• International Nurses Day 2018

    International Nurses Day 2018

    200+ years of nursing expertise in the room

    On International Nurses Day, two centenarians living at Resthaven Malvern share memories of their early nursing days.

    When Mrs Bernice Roberts (who turns 100 on 15 May) moved into Resthaven Malvern, she certainly wasn’t expecting to run into a former nursing colleague (also aged 100) – but that’s just what happened!

    ‘I was sitting in the dining room, and I saw a familiar face,’ she says.

    ‘I thought, “There’s something about her that I remember” – I just couldn’t work it out.’

    The person who Mrs Roberts was looking at was Mrs Margaret Isaachsen (nee Robertson), who will turn 101 in June. Mrs Isaachsen enjoyed a long and distinguished nursing career as a young woman, including work on the front line during WWII. Mrs Isaachsen had trained with Mrs Roberts 80 years ago.

    Mrs Roberts says, ‘Margaret, or “Robbie” as I knew her, was a year ahead of me at nursing school, back in 1939. I went over to her table and said, “You’re Robbie, aren’t you! We trained at the Women’s and Children’s. You were my senior.”’

    Mrs Roberts and Mrs Isaachsen are now ‘neighbours,’ with rooms just around the corner from each other at Resthaven Malvern.
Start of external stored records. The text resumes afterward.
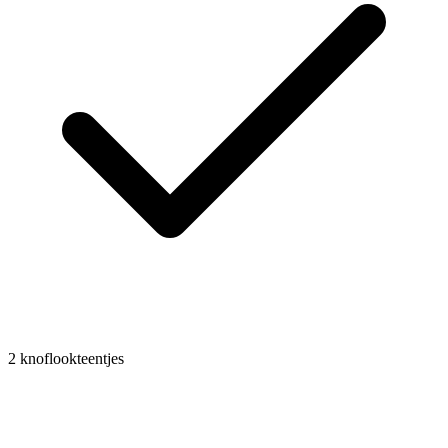
2
knoflookteentjes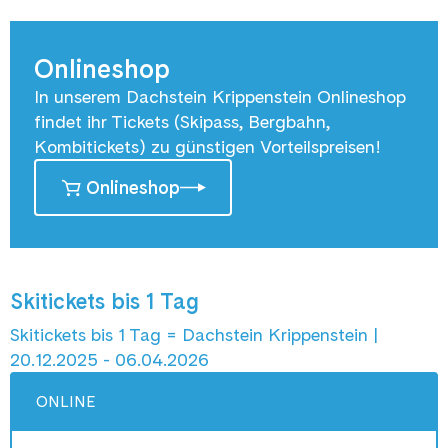
Onlineshop
In unserem Dachstein Krippenstein Onlineshop
findet ihr Tickets (Skipass, Bergbahn,
Kombitickets) zu günstigen Vorteilspreisen!
Onlineshop
Skitickets bis 1 Tag
Skitickets bis 1 Tag = Dachstein Krippenstein |
20.12.2025 - 06.04.2026
ONLINE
    Mrs Roberts explains: ‘We trained there together from 1939-40 – she was only a year ahead. We worked long hours, for five shillings a week.’

    ‘The war was on of course, so all the sisters would knit caps, special gloves, and socks for the soldiers. Everyone had to do something – if you couldn’t knit, you had to untangle wool!’

    A self-described ‘country girl and farmer’s daughter,’ Mrs Roberts was never fazed by hard work. Her father died when she just six, and her mother brought the family through the Great Depression of the 30s before moving the family to Wattle Street, Malvern, in 1940.

    Mrs Roberts started her nursing training in 1939, and finished in 1942. Then she ‘did a bit of private nursing until I was called up to the Queen Vic, where I qualified as a midwife.’

    After she qualified, she was briefly sent to Whyalla, before being called home to care for her sick mother. ‘I nursed mum for three weeks before she died,’ she says.

    Mrs Roberts remained in the family home, working in doctor’s rooms on North Terrace.

    In 1946, she married Jim Roberts, and the couple went on to have three children (two girls and a boy). She now has seven grandchildren and 11 great-grandchildren.

    Mrs Roberts devoted herself to raising her children, only returning to work at a Salvation Army nursing home when the kids started high school. She nursed there for 13 years before retiring in 1962.

    ‘I’d always said to my family that I would move into care when I turned 100,’ she says, ‘Then this place came up at Malvern.’